■ Source document
= = =

- Born: 27 June 1998 (age 27) Cathcart, Glasgow, Scotland
- Education: Dance School of Scotland
- Occupations: Actress; dancer;
- Years active: 2015–present
- Television: Eve Find Me in Paris

= Eubha Akilade =

Scottish actress & dancer (born 1998)

Eubha Akilade (/ˈeɪvə ˌækəˈlɑːdi/ AY-və-_-AK-ə-LAH-dee; born 27 June 1998) is a Scottish actress, dancer, and filmmaker. On television, she is known for her roles in the CBBC series Eve (2015–2017), the Hulu series Find Me in Paris (2018–2020) and the BBC One series Shetland (2022–present).

==Early life==
Akilade was born on 27 June 1998 in Cathcart, Scotland. She is of Nigerian descent, was born to mother Christine, a Macmillan Cancer Support nurse, and she has a brother and a sister. Akilade began attending the Dance School of Scotland in Knightswood, but quit when she secured her role in Eve.

==Career==
Akilade made her professional debut as Lily Watson in the CBBC children's series Eve in 2015, a role she portrayed until 2017, despite having no formal training. Then in 2017, she appeared in two episodes of the BBC Three series Clique as a receptionist. Later that year, she was cast as Ines Le Breton in the Hulu series Find Me in Paris, a role she portrayed until 2020. On her casting, Akilade commented: "Within two weeks of the audition, I found out that I’d got the part and that I was flying to Paris for the next six months two weeks later".

= = =

(Collected data)

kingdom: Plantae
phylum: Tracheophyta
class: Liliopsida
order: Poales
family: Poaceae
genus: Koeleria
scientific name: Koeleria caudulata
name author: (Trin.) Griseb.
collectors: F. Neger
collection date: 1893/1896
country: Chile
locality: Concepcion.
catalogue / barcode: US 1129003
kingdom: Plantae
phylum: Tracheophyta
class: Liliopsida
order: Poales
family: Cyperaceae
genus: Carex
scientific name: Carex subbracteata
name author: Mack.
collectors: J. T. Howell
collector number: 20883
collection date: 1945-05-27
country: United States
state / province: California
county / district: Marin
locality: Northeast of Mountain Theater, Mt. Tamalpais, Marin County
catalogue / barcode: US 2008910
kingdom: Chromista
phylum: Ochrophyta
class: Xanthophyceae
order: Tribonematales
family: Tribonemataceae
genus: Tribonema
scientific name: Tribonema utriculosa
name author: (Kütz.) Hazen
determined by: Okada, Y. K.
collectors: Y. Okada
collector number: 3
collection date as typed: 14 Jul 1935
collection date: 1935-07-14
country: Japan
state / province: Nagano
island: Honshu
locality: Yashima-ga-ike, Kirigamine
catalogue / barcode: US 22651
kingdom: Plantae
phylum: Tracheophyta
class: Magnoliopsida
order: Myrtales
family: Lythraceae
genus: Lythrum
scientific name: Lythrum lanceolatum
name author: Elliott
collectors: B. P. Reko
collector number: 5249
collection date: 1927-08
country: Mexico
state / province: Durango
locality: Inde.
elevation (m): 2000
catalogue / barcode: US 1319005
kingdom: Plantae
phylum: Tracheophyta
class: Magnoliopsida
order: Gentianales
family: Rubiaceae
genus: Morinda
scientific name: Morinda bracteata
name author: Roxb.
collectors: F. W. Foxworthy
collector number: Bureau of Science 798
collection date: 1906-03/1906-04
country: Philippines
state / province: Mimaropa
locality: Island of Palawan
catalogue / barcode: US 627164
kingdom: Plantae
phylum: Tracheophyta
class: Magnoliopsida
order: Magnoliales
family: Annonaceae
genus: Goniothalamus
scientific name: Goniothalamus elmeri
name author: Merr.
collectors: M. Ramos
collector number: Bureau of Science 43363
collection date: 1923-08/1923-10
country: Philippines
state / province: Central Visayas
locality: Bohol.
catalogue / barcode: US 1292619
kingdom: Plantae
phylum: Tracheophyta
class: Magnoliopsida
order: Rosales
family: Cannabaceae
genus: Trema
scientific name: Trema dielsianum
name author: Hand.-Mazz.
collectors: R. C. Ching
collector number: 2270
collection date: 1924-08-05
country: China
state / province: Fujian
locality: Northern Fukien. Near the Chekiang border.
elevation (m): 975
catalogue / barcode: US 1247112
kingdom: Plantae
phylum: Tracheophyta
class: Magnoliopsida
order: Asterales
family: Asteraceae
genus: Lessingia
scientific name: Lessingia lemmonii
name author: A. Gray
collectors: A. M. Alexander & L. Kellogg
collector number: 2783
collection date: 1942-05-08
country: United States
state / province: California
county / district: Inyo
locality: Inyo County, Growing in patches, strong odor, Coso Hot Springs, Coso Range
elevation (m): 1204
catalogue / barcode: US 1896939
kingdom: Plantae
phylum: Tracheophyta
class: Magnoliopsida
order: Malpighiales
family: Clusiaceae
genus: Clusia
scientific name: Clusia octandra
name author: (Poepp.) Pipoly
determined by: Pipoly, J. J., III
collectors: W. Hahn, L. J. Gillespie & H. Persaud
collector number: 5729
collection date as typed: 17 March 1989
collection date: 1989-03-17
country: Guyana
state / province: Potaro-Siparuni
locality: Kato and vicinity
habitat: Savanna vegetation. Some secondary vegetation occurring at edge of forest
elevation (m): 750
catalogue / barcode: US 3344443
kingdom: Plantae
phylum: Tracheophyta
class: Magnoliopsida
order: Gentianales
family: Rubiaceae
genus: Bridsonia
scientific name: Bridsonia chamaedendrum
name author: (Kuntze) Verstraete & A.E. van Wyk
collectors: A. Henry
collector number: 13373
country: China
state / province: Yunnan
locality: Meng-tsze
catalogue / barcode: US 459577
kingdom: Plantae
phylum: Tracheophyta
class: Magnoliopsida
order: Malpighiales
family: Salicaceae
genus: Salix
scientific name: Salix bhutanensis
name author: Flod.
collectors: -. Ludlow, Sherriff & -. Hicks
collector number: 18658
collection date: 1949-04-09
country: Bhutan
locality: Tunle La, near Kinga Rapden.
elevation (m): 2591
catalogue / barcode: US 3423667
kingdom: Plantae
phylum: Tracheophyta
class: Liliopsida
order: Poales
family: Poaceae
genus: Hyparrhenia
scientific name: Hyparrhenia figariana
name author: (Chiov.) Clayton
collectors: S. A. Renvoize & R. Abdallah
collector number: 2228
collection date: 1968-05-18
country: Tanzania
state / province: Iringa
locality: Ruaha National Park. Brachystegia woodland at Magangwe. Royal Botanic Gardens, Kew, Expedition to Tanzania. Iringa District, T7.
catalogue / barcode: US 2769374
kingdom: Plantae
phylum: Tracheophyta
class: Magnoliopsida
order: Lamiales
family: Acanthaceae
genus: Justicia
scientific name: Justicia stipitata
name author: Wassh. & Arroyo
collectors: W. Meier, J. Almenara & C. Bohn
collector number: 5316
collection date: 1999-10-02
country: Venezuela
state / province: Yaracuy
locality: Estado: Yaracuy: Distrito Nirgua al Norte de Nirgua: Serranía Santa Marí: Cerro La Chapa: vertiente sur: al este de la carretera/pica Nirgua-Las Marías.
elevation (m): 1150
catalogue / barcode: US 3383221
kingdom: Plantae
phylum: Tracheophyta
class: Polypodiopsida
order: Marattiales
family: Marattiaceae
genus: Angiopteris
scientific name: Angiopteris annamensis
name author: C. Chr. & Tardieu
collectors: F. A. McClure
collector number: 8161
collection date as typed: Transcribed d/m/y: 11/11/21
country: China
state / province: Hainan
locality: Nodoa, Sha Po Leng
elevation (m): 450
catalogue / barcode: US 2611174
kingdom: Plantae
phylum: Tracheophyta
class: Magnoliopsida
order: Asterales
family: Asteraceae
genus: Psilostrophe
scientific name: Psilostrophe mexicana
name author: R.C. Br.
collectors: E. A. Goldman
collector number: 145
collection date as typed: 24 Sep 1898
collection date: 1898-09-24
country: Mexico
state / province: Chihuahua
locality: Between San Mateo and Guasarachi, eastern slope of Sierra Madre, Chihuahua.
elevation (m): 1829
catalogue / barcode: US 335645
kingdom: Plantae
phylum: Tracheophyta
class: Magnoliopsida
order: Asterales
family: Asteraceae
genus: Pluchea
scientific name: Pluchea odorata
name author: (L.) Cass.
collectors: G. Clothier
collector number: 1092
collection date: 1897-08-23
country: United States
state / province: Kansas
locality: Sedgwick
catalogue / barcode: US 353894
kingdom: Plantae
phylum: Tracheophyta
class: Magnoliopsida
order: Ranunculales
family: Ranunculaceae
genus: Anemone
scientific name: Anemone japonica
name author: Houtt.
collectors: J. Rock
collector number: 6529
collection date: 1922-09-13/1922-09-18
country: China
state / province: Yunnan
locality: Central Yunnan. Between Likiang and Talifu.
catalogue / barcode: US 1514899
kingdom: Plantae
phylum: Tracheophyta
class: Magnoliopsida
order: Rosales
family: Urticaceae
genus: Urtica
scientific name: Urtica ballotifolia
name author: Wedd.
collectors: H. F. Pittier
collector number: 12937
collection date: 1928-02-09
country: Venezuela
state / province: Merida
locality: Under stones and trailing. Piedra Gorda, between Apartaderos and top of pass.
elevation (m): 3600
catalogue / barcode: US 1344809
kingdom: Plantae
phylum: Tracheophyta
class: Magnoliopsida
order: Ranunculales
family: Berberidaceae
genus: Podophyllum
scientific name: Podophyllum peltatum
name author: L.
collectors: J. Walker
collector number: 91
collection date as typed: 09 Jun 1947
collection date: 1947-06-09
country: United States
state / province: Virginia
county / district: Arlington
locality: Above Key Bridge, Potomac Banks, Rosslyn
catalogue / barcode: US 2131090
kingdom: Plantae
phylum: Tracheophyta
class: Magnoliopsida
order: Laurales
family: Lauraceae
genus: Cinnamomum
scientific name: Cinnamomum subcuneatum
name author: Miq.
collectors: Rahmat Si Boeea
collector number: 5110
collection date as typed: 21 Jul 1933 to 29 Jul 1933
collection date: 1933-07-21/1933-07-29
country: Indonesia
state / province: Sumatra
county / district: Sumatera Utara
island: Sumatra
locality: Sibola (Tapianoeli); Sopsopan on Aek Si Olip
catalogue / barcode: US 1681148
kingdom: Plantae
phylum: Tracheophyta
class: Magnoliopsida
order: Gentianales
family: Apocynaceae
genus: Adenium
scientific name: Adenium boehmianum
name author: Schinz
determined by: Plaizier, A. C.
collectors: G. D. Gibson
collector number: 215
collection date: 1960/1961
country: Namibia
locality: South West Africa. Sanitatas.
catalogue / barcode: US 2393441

= = =

■ Questions
**a.** Answer these questions using the Eubha Akilade article:
(i) Which channel airs Shetland?
(ii) What work does Akilade's mother, Christine, do?
(iii) What character did Akilade play in Clique?
**b.** Write the next part of the Eubha Akilade article, picking up after its final sentence.
This collected data stands apart from the Eubha Akilade article.

■ Expected results
**a.**
(i) BBC One
(ii) She is a Macmillan Cancer Support nurse.
(iii) A receptionist

**b.**
In 2020, Akilade joined the cast of the BBC Scotland crime drama Shetland for its seventh series as PC Lorna Burns. She also appeared in episodes of the soap operas Doctors and Casualty. In 2023, she had recurring roles as Olivia O'Neill in the ITVX thriller Six Four and Amy Callaghan in the Alibi thriller The Diplomat. Akilade made her professional stage debut originating the role of Rebecca in the musical Starter for Ten at the Bristol Old Vic.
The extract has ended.